» **WHAT YOU HAVE TO DO**
Your answer should hold exactly the lines from the line containing "a transacção de bases de dados obtidas" through the end of the entries that follow.
··· RECORDS SUPPLIED ···
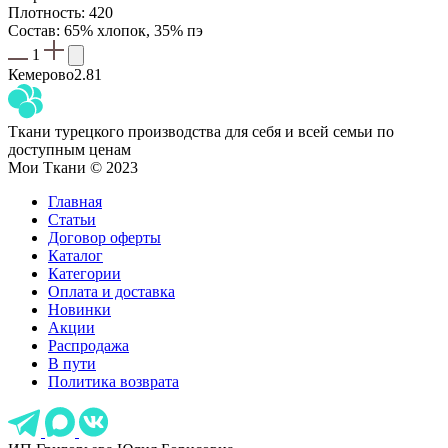
Плотность: 420
Состав: 65% хлопок, 35% пэ
1
Кемерово
2.81
Ткани турецкого производства для себя и всей семьи по
доступным ценам
Мои Ткани © 2023
Главная
Статьи
Договор оферты
Каталог
Категории
Оплата и доставка
Новинки
Акции
Распродажа
В пути
Политика возврата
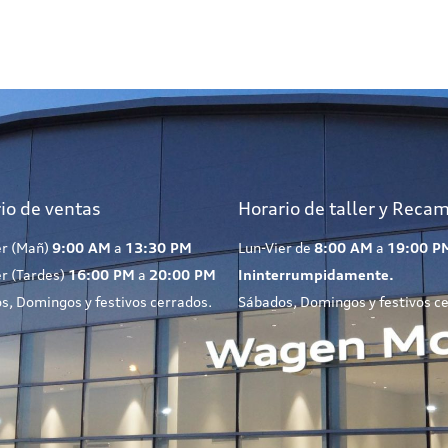
io de ventas
Horario de taller y Reca
er (Mañ)
9:00 AM
a
13:30 PM
Lun-Vier de
8:00 AM
a
19:00 P
er (Tardes)
16:00 PM
a
20:00 PM
Ininterrumpidamente.
s, Domingos y festivos cerrados.
Sábados, Domingos y festivos c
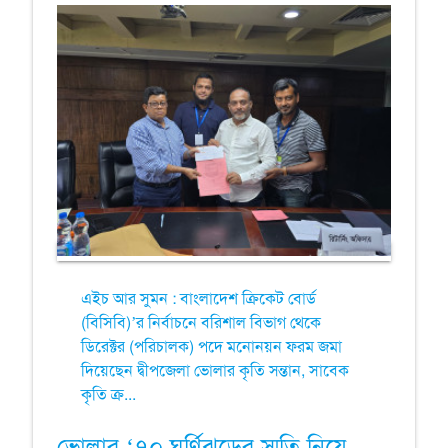
এইচ আর সুমন : বাংলাদেশ ক্রিকেট বোর্ড
(বিসিবি)’র নির্বাচনে বরিশাল বিভাগ থেকে
ডিরেক্টর (পরিচালক) পদে মনোনয়ন ফরম জমা
দিয়েছেন দ্বীপজেলা ভোলার কৃতি সন্তান, সাবেক
কৃতি ক্র...
ভোলার ‘৭০ ঘূর্ণিঝড়ের স্মৃতি নিয়ে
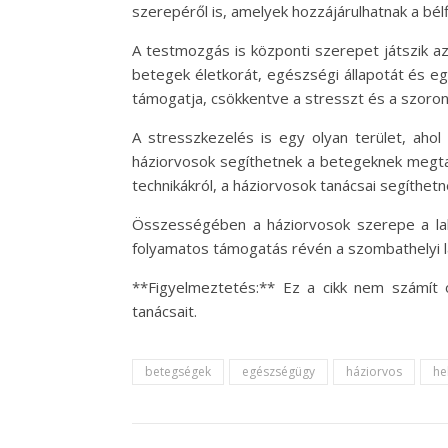
szerepéről is, amelyek hozzájárulhatnak a b
A testmozgás is központi szerepet játszik 
betegek életkorát, egészségi állapotát és eg
támogatja, csökkentve a stresszt és a szoron
A stresszkezelés is egy olyan terület, ahol
háziorvosok segíthetnek a betegeknek megtal
technikákról, a háziorvosok tanácsai segíthe
Összességében a háziorvosok szerepe a la
folyamatos támogatás révén a szombathelyi l
**Figyelmeztetés:** Ez a cikk nem számít 
tanácsait.
betegségek
egészségügy
háziorvos
he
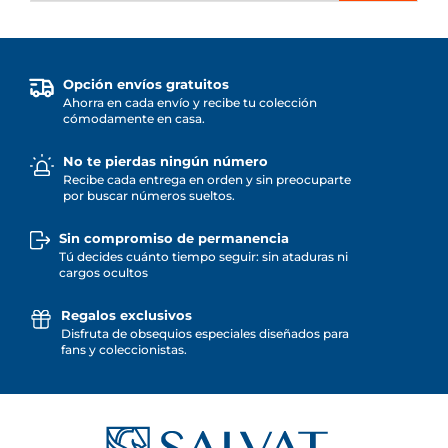
Opción envíos gratuitos
Ahorra en cada envío y recibe tu colección
cómodamente en casa.
No te pierdas ningún número
Recibe cada entrega en orden y sin preocuparte
por buscar números sueltos.
Sin compromiso de permanencia
Tú decides cuánto tiempo seguir: sin ataduras ni
cargos ocultos
Regalos exclusivos
Disfruta de obsequios especiales diseñados para
fans y coleccionistas.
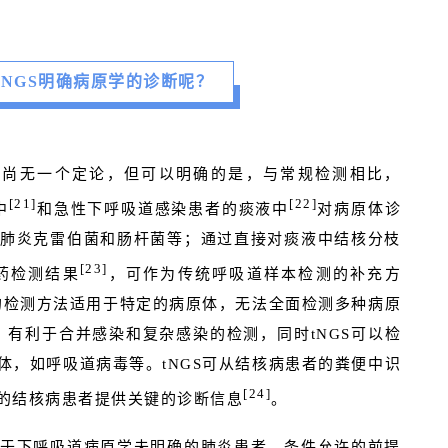
tNGS明确病原学的诊断呢？
题尚无一个定论，但可以明确的是，与常规检测相比，
[21]
[22]
中
和急性下呼吸道感染患者的痰液中
对病原体诊
肺炎克雷伯菌和肠杆菌等；通过直接对痰液中结核分枝
[23]
药检测结果
，可作为传统呼吸道样本检测的补充方
统的检测方法适用于特定的病原体，无法全面检测多种病原
，有利于合并感染和复杂感染的检测，同时tNGS可以检
体，如呼吸道病毒等。tNGS可从结核病患者的粪便中识
[24]
的结核病患者提供关键的诊断信息
。
于下呼吸道病原学未明确的肺炎患者，条件允许的前提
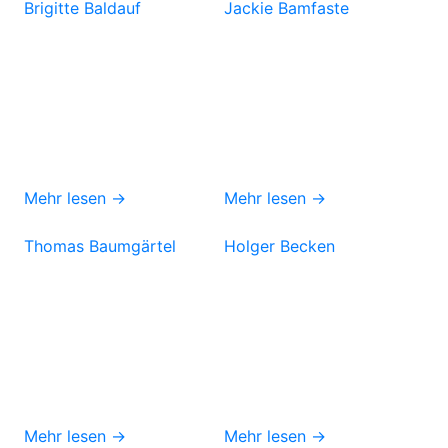
Brigitte Baldauf
Jackie Bamfaste
Mehr lesen →
Mehr lesen →
Thomas Baumgärtel
Holger Becken
Mehr lesen →
Mehr lesen →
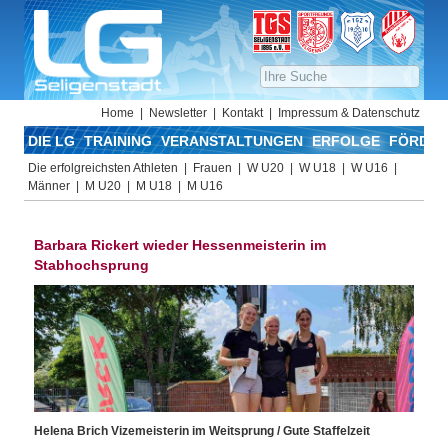
Home
Newsletter
Kontakt
Impressum & Datenschutz
DIE LG
TRAINING
VERANSTALTUNGEN
ERFOLGE
FÖRDER
Die erfolgreichsten Athleten
Frauen
W U20
W U18
W U16
Männer
M U20
M U18
M U16
Barbara Rickert wieder Hessenmeisterin im
Stabhochsprung
Helena Brich Vizemeisterin im Weitsprung / Gute Staffelzeit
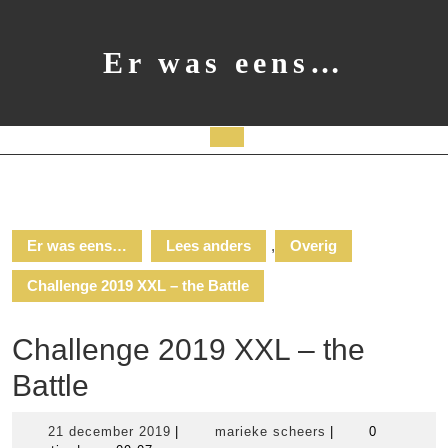
Ga
naar
de
Er was eens…
inhoud
Open
knop
Er was eens…
Lees anders
,
Overig
Challenge 2019 XXL – the Battle
Challenge 2019 XXL – the
Battle
21
marieke
21 december 2019
|
marieke scheers
|
0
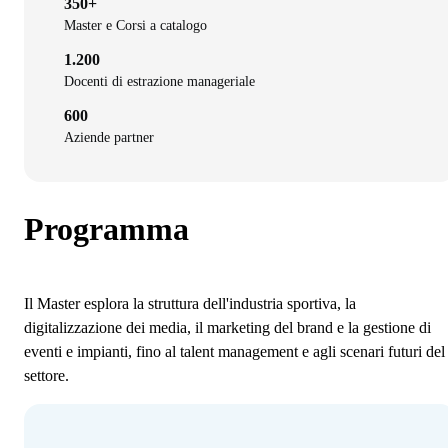
350+
Master e Corsi a catalogo
1.200
Docenti di estrazione manageriale
600
Aziende partner
Programma
Il Master esplora la struttura dell'industria sportiva, la
digitalizzazione dei media, il marketing del brand e la gestione di
eventi e impianti, fino al talent management e agli scenari futuri del
settore.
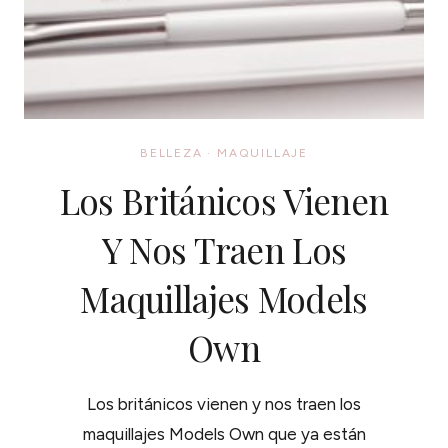
BELLEZA
·
MAQUILLAJE
Los Británicos Vienen
Y Nos Traen Los
Maquillajes Models
Own
Los británicos vienen y nos traen los
maquillajes Models Own que ya están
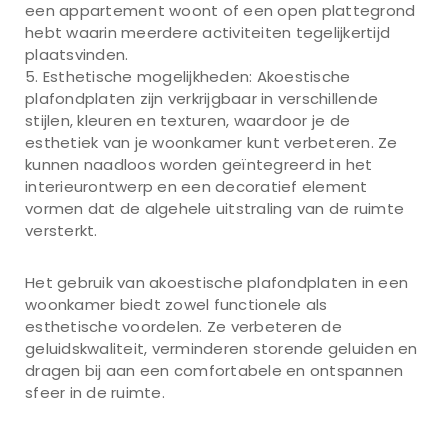
een appartement woont of een open plattegrond
hebt waarin meerdere activiteiten tegelijkertijd
plaatsvinden.
Esthetische mogelijkheden: Akoestische
plafondplaten zijn verkrijgbaar in verschillende
stijlen, kleuren en texturen, waardoor je de
esthetiek van je woonkamer kunt verbeteren. Ze
kunnen naadloos worden geïntegreerd in het
interieurontwerp en een decoratief element
vormen dat de algehele uitstraling van de ruimte
versterkt.
Het gebruik van akoestische plafondplaten in een
woonkamer biedt zowel functionele als
esthetische voordelen. Ze verbeteren de
geluidskwaliteit, verminderen storende geluiden en
dragen bij aan een comfortabele en ontspannen
sfeer in de ruimte.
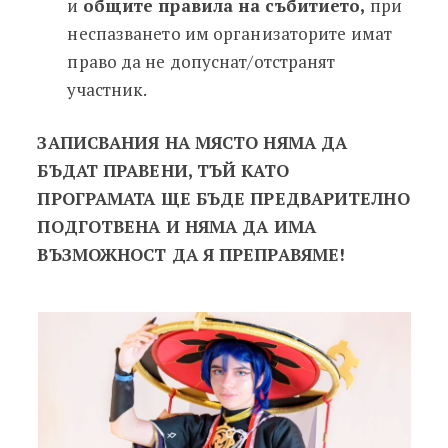
и
общите правила на събитието,
при
неспазването им организаторите имат
право да не допуснат/отстранят
участник.
ЗАПИСВАНИЯ НА МЯСТО НЯМА ДА
БЪДАТ ПРАВЕНИ, ТЪЙ КАТО
ПРОГРАМАТА ЩЕ БЪДЕ ПРЕДВАРИТЕЛНО
ПОДГОТВЕНА И НЯМА ДА ИМА
ВЪЗМОЖНОСТ ДА Я ПРЕПРАВЯМЕ!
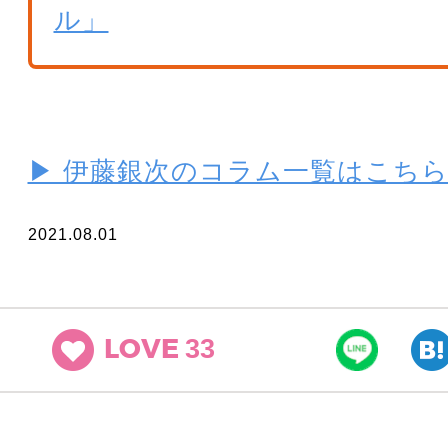
ル」
▶ 伊藤銀次のコラム一覧はこち
2021.08.01
33
LOVE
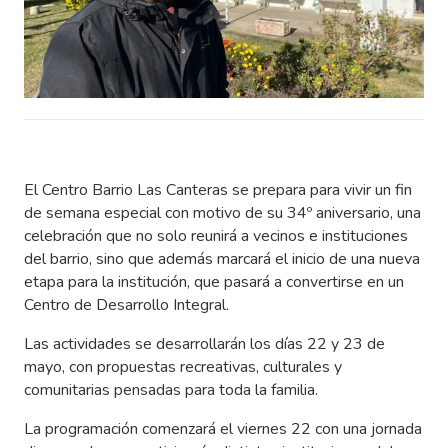
El Centro Barrio Las Canteras se prepara para vivir un fin
de semana especial con motivo de su 34º aniversario, una
celebración que no solo reunirá a vecinos e instituciones
del barrio, sino que además marcará el inicio de una nueva
etapa para la institución, que pasará a convertirse en un
Centro de Desarrollo Integral.
Las actividades se desarrollarán los días 22 y 23 de
mayo, con propuestas recreativas, culturales y
comunitarias pensadas para toda la familia.
La programación comenzará el viernes 22 con una jornada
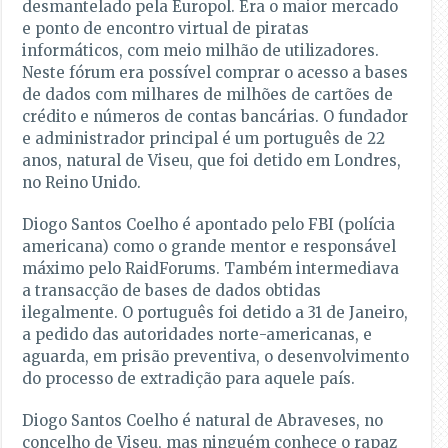
desmantelado pela Europol. Era o maior mercado
e ponto de encontro virtual de piratas
informáticos, com meio milhão de utilizadores.
Neste fórum era possível comprar o acesso a bases
de dados com milhares de milhões de cartões de
crédito e números de contas bancárias. O fundador
e administrador principal é um português de 22
anos, natural de Viseu, que foi detido em Londres,
no Reino Unido.
Diogo Santos Coelho é apontado pelo FBI (polícia
americana) como o grande mentor e responsável
máximo pelo RaidForums. Também intermediava
a transacção de bases de dados obtidas
ilegalmente. O português foi detido a 31 de Janeiro,
a pedido das autoridades norte-americanas, e
aguarda, em prisão preventiva, o desenvolvimento
do processo de extradição para aquele país.
Diogo Santos Coelho é natural de Abraveses, no
concelho de Viseu, mas ninguém conhece o rapaz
···
» **ANSWER TO THIS TASK**
a transacção de bases de dados obtidas
ilegalmente. O português foi detido a 31 de Janeiro,
a pedido das autoridades norte-americanas, e
aguarda, em prisão preventiva, o desenvolvimento
do processo de extradição para aquele país.
Diogo Santos Coelho é natural de Abraveses, no
concelho de Viseu, mas ninguém conhece o rapaz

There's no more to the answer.